Monday, November 16, 2009
Google Applies Lipstick to The Book Settlement
Well for most people Friday 13th came and went and left them unscathed.
Unfortunately, before the clock could strike midnight Google delivered its latest class action, no not blood on this fateful day, but lipstick on the their Book Settlement. They now obviously believe lipstick will hide the fact that their settlement deal with the AAP (Association of American Publishers) and the US Authors Guild still will fix a deal. The fact is that its just lipstick and the deal remains the same bad deal that was thrown out by many inside and outside the US courts.
Google is hoping to keep the deal alive with its new provisions; more flexibility to offer discounts on electronic books, undertakings to make it easier for others to resell access to a digital index of books covered in the settlement, increased control for copyright holders and extension to cover Creative Commons licence , but is it enough and is it merely dressing the pig?
The major shift is to widen the case to include other plaintiffs whilst narrowing it to drop those who had a clear case and would have probably derailed the deal. Some would argue that it’s easier to deal with the subsidiary companies in the UK, Canada, Australia, than take on the independent and powerful non English community. Some will say that we have already seen that the UK PA (Publishers Association) dithered for an age over the original deal and its hardly surprising, as we rarely see children take on their parents in public. However, the implications of all the plaintiffs now being covered by a US court deal is interesting and must be down to that 'special relationship' the UK has with the US.

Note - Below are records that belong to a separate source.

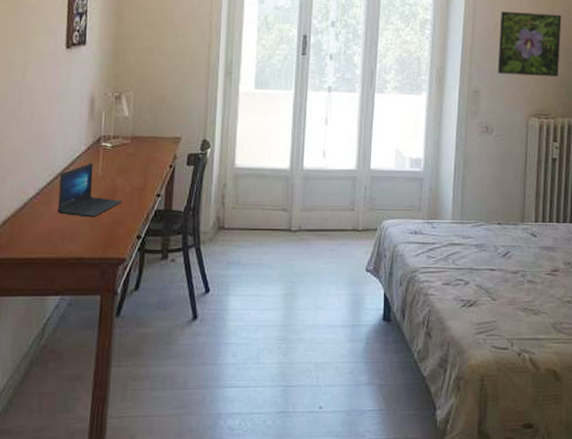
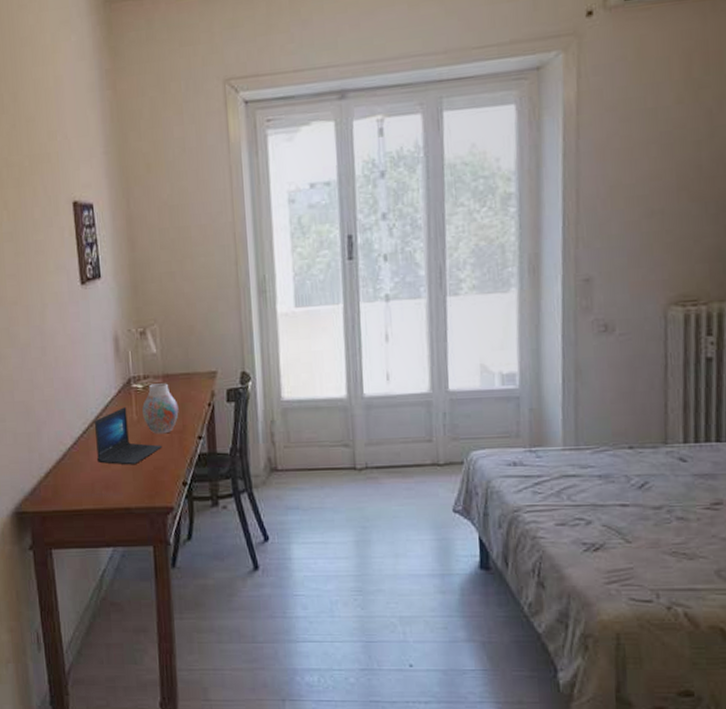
vase: none [108,144,143,190] -> present [142,383,179,434]
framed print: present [497,11,562,77] -> none [616,159,713,253]

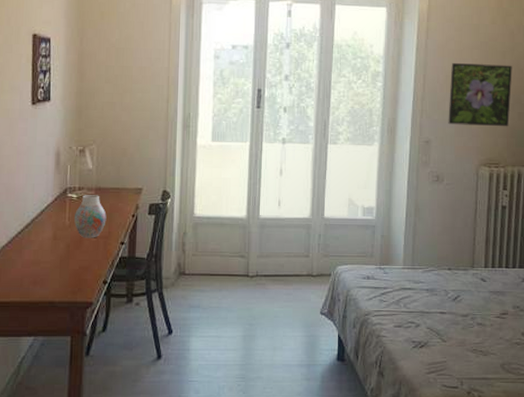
laptop: present [95,407,163,465] -> none [29,213,89,264]
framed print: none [616,159,713,253] -> present [448,62,512,127]

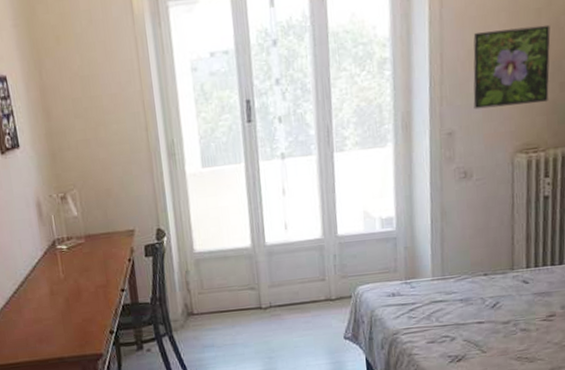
vase: present [74,195,107,238] -> none [68,243,102,290]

Given the ring fencing to English works, will Google now stop scanning foreign non English works?
We will be looking more closely at the changes and drawing out the good, the bad and what remains the ugly in the revised deal. But the concessions made by the parties to what they defined as a perfect and well defended previous deal still fall around the emotive and divisive adoption of orphan works.
Dan Clancy, engineering director for Google Books, claims, 'the actual number of orphan works is small', but fails to define ‘small’. Others say that orphans are not worth much. Some even claim that the act of adoption, exclusive or not, is good for all.
We will now have a UWF, (unclaimed works fiduciary), which will ‘to the extent permitted by law’ licence to third parties. This ‘to the extent permitted by law’ is one of those phrases one hates as it could mean something different to many people and therefore nothing to anyone. Who actually owns the licence and rights to licence on unclaimed works?
Google appear today to remain the only game in town for the orphan works and will this clear stance on orphans get the backing of the Department of Justice, or be once again found unacceptable.
Rights Registry will now try to establish the ownership of orphans and have funds to do so. Some may argue that could mean that anyone can republish orphans with a suitable disclaimer. The basis being, is that if the Registry has made all responsible efforts and failed to establish right ownership, then the act has been done and orphans are fair game for all? If its good enough for the Rights Registry, then its good enough for everyone else?
The pricing issue continues to be a thorny one and down to whether you trust Google. The DOJ had raised concerns on potential price fixing. Under the revision, the Books Registry no longer has any say in the pricing of books and Google now is responsible for setting prices based on an algorithm developed based on market pricing. So have we taken a backward, forward or sideways step? The one thing that is clear is that pricing is now down to Google.
Our issue remains the orphans and why these can't be excluded, especially if they are so small, uneconomic and difficult to address?